▶ Document excerpt:
* * * *
Device description. The topical hemostasis system (SyvekEXCEL®, Marine Polymer Technologies, Danvers, Massachusetts) evaluated in this study employs a polysaccharide, p-GlcNAc-, which is purified from a marine diatom and is both protein-free and nonallergenic. The long (80–100 µm) and thin (~ 0.10–0.15 µm) fibers contain individual p-GlcNAc polymer molecules in a parallel orientation held together in a unique beta-crystalline formation by means of hydrogen bonding.23 The hemostasis system consists of a sterile, 3 x 4 cm, lyophilized pad of p-GlcNAc on foam backing (Figure 1). A reusable Plexiglas® handle and disposable polypropylene support structure are used to apply the dressing with compression. A Tegaderm® transparent adhesive bandage is applied over the p-GlcNAc dressing after hemostasis is achieved and left in place for 24 hours.
Study procedure. Per standard PCI protocol, aspirin ≥ 80 mg orally and a clopidogrel loading dose of ≥ 300 mg were administered prior to the index procedure in patients not already taking clopidogrel. A bivalirudin bolus (75 mg/kg body weight up to a maximum 75 mg) was administered at the start of the procedure. Bivalirudin infusion during the procedure was at the operator’s discretion.
* * * *
▶ Work to be completed:
Answer these questions using the device and procedure description above:
1. What are the dimensions of the lyophilized p-GlcNAc pad?
2. How long is the transparent adhesive bandage left in place after hemostasis?
3. What minimum clopidogrel loading dose was given to patients not already taking clopidogrel?
* * * *
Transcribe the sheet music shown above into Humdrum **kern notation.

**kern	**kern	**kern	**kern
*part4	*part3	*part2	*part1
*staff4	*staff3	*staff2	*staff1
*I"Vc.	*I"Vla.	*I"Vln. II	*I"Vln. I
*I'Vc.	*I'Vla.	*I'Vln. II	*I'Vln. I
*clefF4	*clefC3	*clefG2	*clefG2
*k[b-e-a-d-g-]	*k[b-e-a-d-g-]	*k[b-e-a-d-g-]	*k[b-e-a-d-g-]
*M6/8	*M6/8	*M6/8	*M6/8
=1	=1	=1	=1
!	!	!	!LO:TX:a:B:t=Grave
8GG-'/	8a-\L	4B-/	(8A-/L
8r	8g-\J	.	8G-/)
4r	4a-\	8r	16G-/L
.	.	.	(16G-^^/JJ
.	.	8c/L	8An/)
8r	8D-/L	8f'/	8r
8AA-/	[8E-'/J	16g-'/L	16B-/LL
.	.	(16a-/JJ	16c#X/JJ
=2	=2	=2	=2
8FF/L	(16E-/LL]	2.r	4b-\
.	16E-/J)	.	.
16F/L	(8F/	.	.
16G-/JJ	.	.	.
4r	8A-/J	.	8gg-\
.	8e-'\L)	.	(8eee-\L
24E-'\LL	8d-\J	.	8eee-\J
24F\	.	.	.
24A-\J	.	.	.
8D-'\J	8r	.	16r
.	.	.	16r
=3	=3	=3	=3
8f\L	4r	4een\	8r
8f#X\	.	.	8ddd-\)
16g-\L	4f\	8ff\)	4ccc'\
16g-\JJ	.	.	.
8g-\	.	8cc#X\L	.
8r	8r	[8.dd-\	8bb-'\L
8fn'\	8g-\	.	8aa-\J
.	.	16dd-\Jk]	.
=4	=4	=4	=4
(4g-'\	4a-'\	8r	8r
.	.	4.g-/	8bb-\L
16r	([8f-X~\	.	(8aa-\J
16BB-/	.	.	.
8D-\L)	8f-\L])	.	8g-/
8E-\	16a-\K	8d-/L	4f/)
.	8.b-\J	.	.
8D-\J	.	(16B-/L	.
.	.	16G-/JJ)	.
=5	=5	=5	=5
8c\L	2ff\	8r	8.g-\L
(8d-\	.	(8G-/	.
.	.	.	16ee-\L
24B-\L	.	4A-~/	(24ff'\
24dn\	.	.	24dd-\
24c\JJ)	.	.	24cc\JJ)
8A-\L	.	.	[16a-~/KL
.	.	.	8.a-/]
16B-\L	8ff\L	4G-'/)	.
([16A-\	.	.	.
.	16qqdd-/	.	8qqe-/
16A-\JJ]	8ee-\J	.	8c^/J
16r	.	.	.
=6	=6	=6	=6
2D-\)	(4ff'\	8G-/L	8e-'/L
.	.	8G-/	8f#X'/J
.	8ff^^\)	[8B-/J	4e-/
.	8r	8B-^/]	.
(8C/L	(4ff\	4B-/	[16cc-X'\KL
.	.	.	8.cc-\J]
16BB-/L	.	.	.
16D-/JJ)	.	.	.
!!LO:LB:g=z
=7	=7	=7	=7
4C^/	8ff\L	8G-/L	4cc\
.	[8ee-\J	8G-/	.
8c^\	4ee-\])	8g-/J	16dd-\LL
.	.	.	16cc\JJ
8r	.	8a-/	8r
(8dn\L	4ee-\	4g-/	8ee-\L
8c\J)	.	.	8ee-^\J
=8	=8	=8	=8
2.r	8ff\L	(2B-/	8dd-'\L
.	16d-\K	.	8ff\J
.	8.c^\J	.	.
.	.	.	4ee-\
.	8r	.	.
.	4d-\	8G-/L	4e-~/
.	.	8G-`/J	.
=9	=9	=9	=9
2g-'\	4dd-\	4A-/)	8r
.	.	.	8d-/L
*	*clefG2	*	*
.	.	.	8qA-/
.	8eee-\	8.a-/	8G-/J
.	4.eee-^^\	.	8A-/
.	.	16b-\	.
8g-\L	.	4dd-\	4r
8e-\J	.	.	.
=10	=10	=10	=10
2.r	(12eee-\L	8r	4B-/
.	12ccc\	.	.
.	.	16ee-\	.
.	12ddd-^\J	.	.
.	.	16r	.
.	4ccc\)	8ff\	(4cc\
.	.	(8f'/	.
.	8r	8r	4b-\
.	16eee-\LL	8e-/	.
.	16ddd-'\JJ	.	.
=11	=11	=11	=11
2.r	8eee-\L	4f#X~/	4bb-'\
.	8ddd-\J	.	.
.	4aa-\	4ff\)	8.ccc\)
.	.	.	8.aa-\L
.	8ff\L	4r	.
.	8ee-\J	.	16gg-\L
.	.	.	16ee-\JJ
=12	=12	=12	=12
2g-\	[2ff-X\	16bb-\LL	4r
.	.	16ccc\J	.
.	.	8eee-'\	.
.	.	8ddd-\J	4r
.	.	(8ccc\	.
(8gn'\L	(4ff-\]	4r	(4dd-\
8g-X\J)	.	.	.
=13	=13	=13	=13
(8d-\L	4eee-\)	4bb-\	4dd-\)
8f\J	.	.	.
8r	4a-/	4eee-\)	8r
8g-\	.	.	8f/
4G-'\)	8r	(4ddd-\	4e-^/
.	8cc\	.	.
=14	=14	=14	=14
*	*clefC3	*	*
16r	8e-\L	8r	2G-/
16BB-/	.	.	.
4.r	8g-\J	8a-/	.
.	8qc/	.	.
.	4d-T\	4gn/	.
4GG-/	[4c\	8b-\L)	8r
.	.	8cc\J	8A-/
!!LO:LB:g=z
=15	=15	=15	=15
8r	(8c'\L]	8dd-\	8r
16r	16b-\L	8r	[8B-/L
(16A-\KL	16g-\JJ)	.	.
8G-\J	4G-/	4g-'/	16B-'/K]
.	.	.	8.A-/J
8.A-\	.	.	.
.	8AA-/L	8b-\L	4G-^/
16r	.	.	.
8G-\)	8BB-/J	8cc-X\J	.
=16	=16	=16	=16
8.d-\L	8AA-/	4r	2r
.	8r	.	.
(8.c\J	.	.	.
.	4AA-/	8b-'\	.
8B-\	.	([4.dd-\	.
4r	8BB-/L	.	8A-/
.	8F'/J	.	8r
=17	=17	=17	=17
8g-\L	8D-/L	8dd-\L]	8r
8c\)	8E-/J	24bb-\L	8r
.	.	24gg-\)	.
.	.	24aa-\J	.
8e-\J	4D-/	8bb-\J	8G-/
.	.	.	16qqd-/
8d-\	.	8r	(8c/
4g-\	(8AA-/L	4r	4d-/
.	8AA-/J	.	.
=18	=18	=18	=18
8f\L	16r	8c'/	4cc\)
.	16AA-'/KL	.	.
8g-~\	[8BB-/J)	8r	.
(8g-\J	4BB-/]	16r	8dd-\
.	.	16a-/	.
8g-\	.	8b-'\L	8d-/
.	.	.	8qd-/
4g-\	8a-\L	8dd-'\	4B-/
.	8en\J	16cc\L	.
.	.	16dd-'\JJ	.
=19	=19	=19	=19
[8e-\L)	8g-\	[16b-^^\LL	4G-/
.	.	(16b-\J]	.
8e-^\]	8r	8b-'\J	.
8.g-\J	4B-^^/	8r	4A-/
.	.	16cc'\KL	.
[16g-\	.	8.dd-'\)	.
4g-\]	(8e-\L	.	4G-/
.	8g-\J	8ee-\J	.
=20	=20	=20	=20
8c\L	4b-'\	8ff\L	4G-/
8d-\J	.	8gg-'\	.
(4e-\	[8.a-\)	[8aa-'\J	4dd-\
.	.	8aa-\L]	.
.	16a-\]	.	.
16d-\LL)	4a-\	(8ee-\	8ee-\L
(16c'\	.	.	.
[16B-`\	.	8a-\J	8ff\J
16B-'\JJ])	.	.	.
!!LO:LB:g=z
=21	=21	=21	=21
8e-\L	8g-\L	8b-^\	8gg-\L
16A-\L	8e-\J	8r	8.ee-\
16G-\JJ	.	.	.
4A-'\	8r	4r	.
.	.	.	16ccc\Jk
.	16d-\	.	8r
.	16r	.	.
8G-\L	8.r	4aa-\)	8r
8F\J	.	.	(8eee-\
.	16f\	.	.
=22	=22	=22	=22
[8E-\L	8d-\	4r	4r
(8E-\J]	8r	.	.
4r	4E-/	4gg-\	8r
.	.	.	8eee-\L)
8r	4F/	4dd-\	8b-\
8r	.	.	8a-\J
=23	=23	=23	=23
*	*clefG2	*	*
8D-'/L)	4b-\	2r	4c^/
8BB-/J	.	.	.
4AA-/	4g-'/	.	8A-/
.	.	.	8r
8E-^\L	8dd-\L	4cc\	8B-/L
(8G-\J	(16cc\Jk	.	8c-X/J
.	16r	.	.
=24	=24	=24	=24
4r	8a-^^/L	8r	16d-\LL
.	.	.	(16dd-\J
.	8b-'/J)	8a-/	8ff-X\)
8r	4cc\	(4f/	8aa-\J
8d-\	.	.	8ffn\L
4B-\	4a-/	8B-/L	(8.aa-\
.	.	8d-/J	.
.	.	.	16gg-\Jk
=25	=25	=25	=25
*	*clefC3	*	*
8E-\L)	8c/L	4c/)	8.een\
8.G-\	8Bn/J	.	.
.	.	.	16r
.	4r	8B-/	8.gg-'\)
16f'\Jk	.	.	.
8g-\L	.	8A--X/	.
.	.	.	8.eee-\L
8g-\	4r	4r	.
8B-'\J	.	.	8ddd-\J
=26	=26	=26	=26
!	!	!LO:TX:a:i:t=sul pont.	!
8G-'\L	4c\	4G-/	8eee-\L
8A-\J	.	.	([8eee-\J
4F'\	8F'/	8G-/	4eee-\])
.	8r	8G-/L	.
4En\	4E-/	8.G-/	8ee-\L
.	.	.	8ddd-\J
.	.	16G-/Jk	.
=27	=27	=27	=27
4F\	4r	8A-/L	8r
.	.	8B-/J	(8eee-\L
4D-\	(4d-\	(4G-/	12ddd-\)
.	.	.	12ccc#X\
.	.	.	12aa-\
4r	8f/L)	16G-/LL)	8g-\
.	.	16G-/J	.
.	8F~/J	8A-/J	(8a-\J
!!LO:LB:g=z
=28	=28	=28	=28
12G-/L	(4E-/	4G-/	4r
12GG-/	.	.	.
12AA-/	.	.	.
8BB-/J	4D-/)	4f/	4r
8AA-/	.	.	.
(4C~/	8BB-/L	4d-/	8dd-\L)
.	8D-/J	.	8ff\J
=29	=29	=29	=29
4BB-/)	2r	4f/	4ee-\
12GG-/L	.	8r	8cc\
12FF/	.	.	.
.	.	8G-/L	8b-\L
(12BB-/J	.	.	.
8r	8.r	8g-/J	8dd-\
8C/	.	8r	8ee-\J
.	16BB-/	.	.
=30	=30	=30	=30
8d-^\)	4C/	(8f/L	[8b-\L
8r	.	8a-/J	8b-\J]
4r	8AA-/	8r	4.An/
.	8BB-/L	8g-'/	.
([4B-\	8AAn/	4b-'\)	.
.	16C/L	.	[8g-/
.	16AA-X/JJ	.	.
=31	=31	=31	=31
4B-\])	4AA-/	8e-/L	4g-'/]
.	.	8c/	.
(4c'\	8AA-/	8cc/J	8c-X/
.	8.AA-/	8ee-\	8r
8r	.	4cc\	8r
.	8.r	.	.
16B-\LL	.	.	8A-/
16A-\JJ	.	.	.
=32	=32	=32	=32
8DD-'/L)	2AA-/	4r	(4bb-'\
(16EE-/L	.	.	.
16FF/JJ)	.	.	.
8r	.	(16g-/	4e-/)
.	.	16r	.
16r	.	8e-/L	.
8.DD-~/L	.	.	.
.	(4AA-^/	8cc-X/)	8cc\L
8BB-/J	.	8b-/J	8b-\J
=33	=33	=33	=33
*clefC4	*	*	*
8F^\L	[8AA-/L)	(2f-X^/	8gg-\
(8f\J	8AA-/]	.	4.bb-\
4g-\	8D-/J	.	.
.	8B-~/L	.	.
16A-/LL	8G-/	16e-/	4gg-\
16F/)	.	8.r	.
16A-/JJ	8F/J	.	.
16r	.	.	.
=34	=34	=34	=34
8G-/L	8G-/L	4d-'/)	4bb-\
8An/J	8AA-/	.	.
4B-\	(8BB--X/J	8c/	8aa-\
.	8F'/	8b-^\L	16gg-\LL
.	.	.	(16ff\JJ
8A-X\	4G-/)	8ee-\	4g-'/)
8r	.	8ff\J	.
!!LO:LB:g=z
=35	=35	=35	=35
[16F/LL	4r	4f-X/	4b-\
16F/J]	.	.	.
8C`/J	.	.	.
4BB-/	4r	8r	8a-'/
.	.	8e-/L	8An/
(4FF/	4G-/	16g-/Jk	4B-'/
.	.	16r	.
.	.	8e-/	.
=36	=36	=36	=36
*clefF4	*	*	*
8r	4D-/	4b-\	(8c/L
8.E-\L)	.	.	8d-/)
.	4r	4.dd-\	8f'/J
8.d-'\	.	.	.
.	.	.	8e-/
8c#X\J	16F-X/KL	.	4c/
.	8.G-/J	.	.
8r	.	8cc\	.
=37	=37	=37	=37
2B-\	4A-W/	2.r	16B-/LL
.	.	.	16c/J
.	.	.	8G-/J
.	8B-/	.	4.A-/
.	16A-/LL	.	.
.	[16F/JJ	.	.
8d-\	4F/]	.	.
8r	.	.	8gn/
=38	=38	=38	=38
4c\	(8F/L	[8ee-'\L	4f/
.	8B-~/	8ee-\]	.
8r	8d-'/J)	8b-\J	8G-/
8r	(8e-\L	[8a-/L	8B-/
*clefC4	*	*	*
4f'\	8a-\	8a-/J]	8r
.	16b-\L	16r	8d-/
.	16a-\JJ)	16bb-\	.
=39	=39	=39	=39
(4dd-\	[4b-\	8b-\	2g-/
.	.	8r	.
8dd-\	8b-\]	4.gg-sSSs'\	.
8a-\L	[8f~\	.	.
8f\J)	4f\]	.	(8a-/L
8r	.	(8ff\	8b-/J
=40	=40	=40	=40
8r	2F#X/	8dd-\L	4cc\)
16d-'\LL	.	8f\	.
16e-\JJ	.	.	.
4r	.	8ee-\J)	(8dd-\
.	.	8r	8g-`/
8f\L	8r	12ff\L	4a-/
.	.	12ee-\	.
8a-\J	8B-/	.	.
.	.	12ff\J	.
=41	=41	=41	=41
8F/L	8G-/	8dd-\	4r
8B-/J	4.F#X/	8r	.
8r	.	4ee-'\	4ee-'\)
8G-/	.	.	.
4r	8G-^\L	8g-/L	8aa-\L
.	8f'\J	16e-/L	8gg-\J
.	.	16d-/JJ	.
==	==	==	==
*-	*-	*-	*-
* * * *
▶ Answer to this problem:
1. 3 x 4 cm
2. 24 hours
3. ≥ 300 mg